Reproduce part of the data below word for word, starting at the line that contains "order: Anura" and stopping after the line that contains "common name: Green frog".

═══ Supplied material

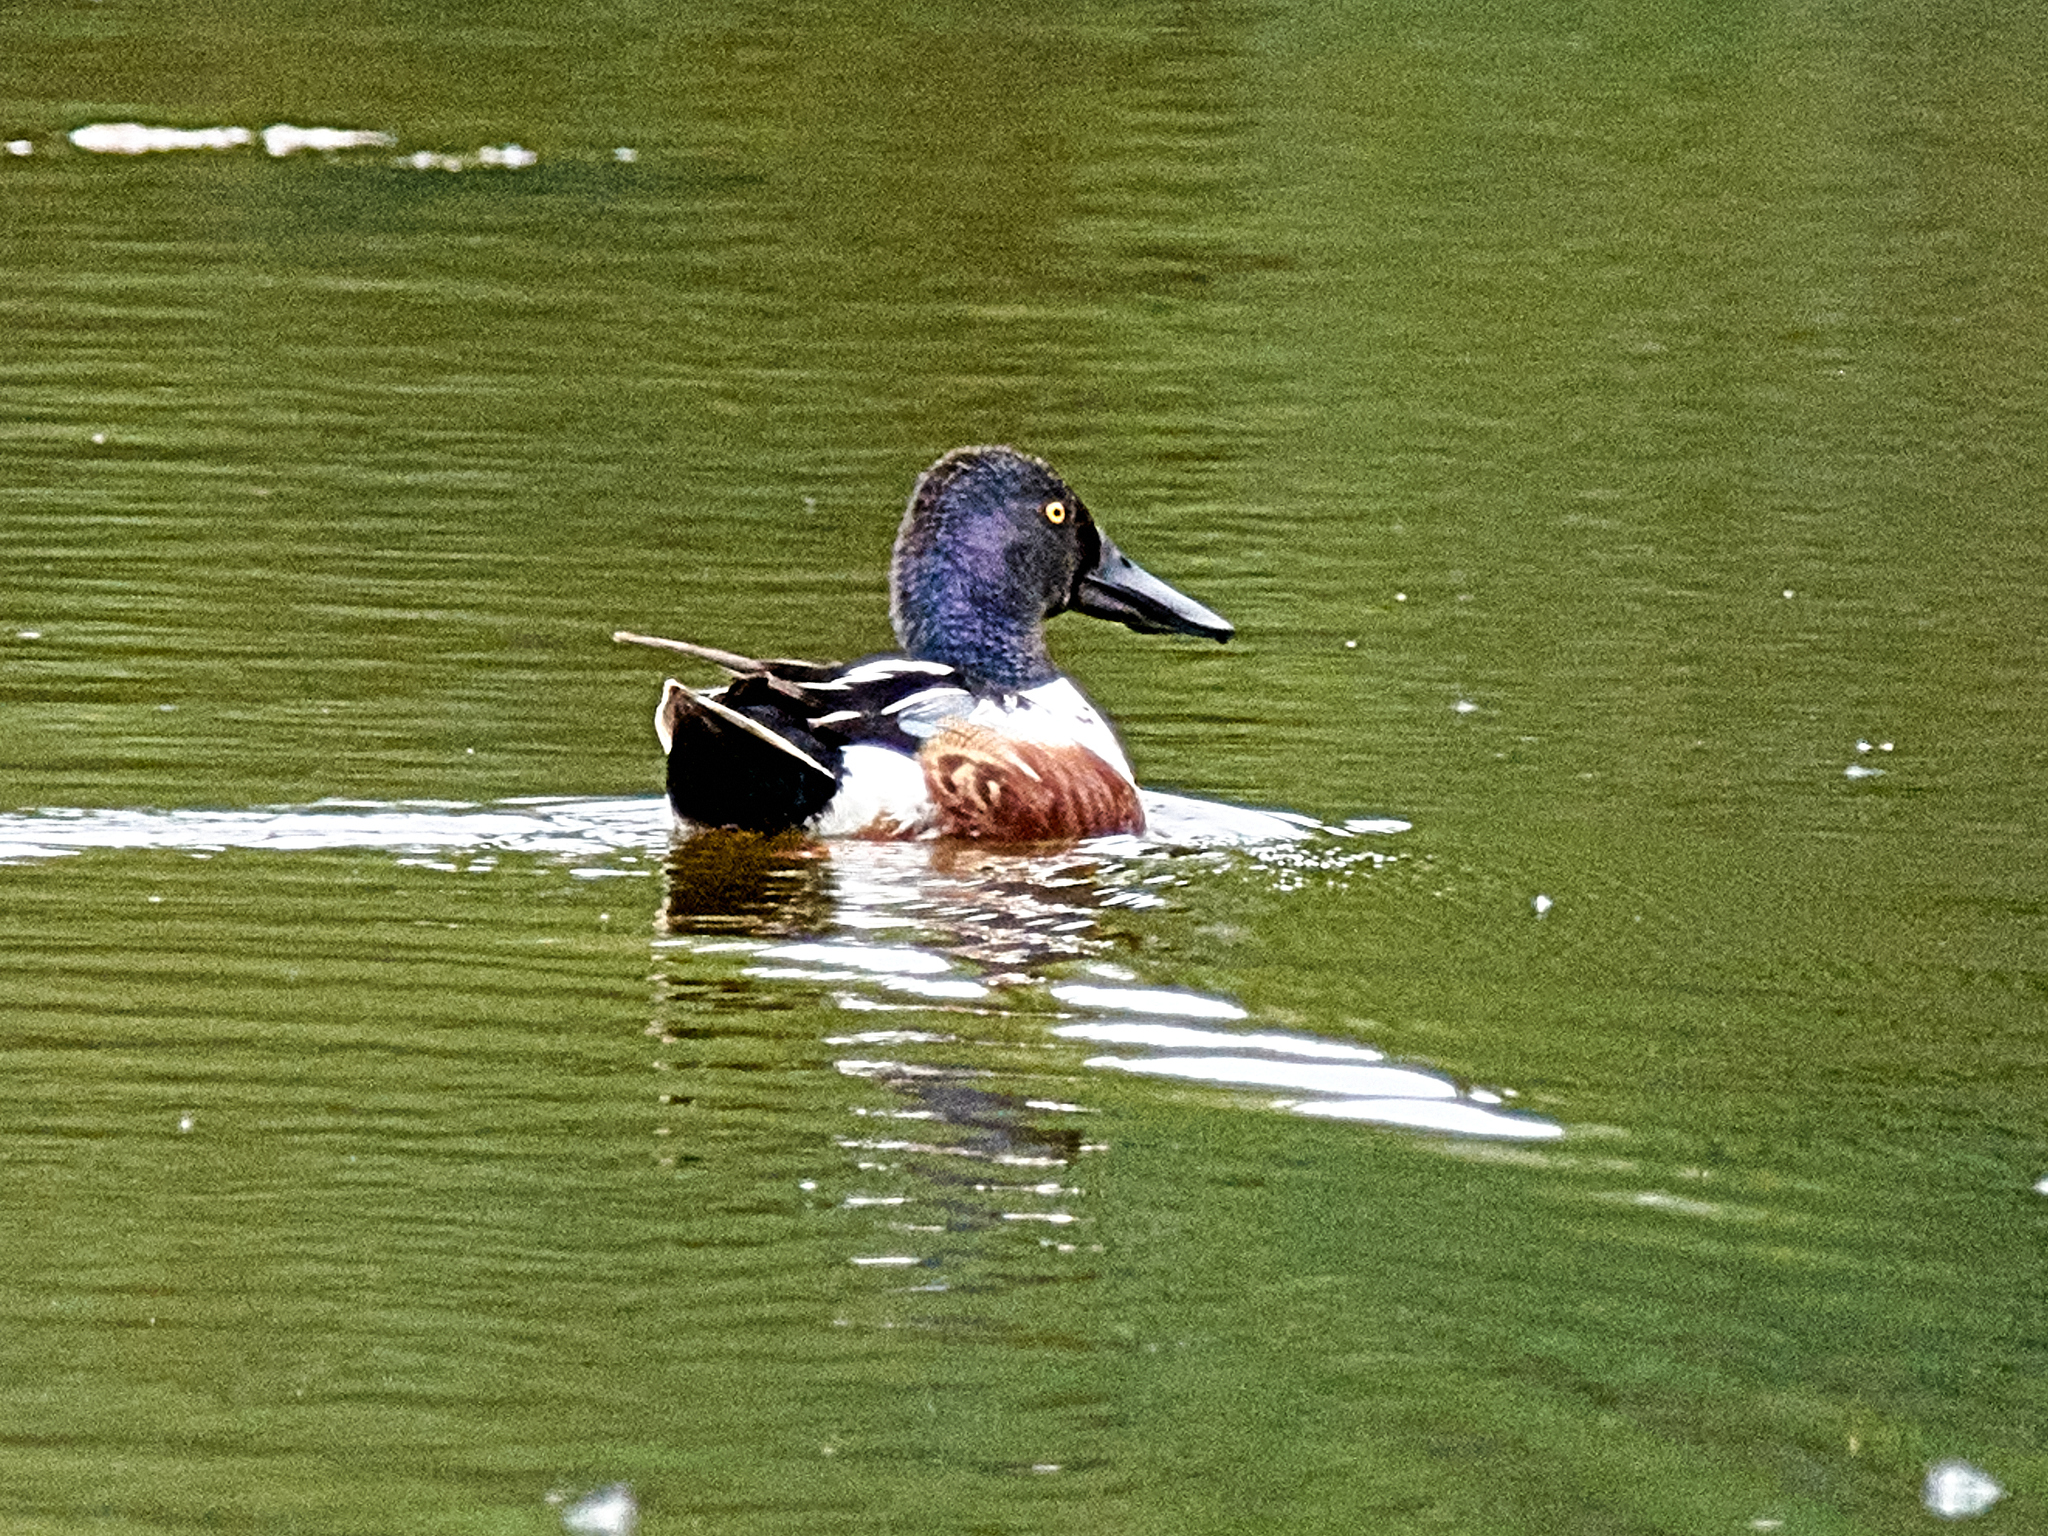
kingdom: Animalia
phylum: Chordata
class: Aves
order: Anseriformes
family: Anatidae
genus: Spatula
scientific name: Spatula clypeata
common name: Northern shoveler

══════
═══ Supplied material

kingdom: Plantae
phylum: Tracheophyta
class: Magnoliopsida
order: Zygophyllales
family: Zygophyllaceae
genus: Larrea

══════
═══ Supplied material

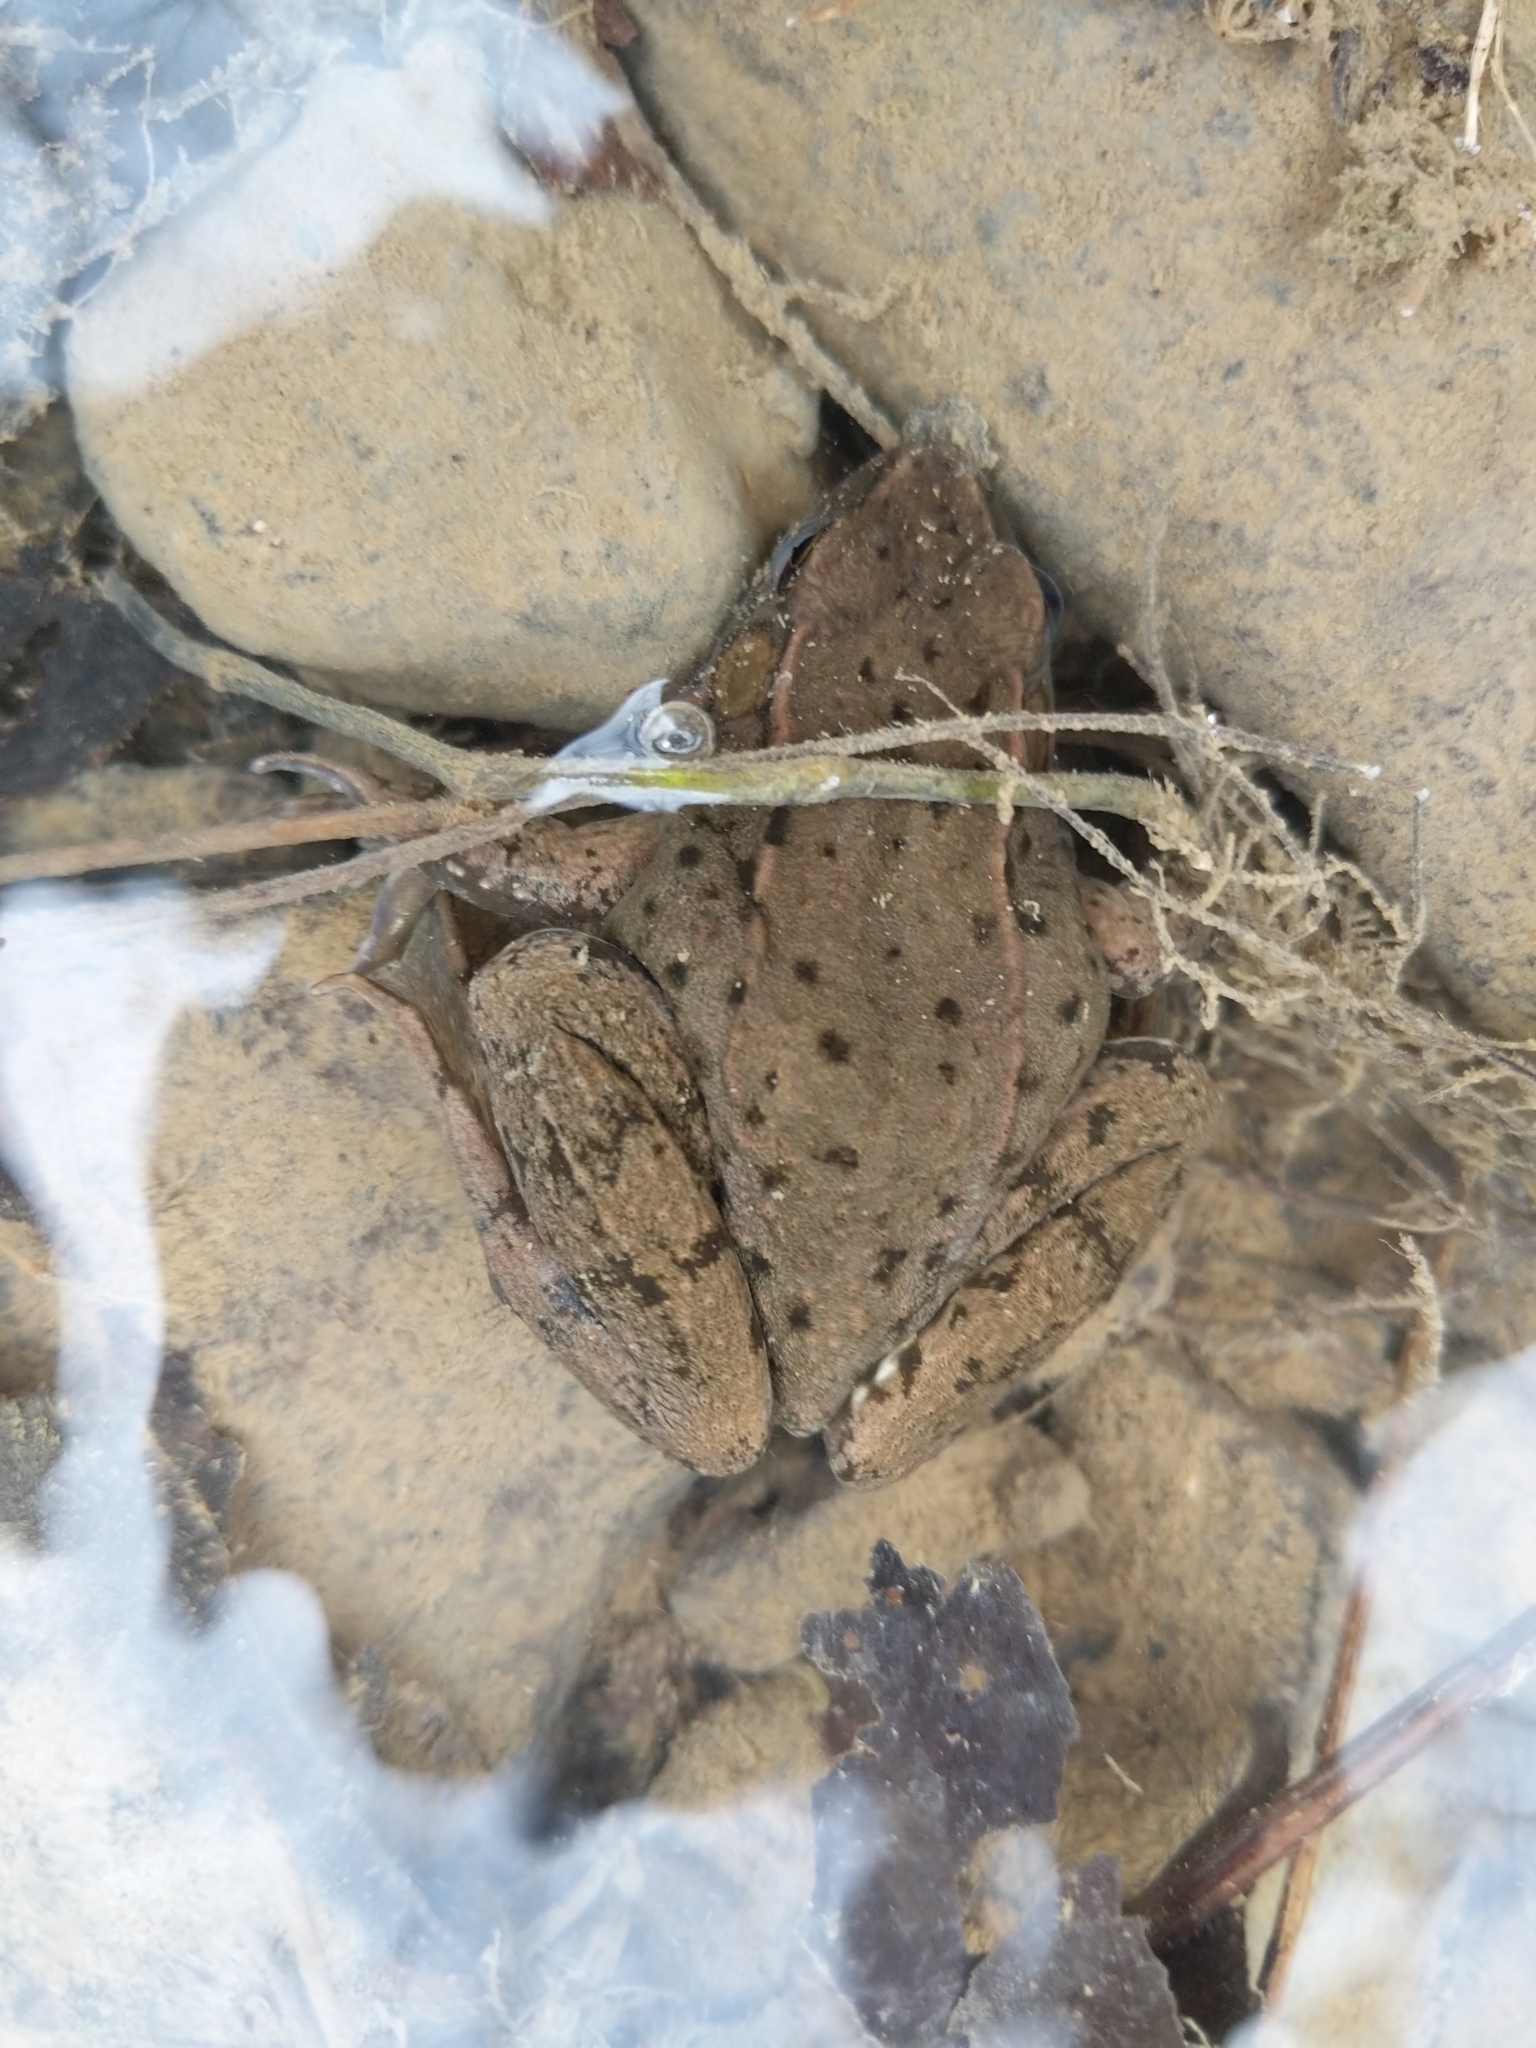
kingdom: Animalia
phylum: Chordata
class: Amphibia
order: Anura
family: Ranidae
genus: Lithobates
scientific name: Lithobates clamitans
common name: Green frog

══════

### Output of the task
order: Anura
family: Ranidae
genus: Lithobates
scientific name: Lithobates clamitans
common name: Green frog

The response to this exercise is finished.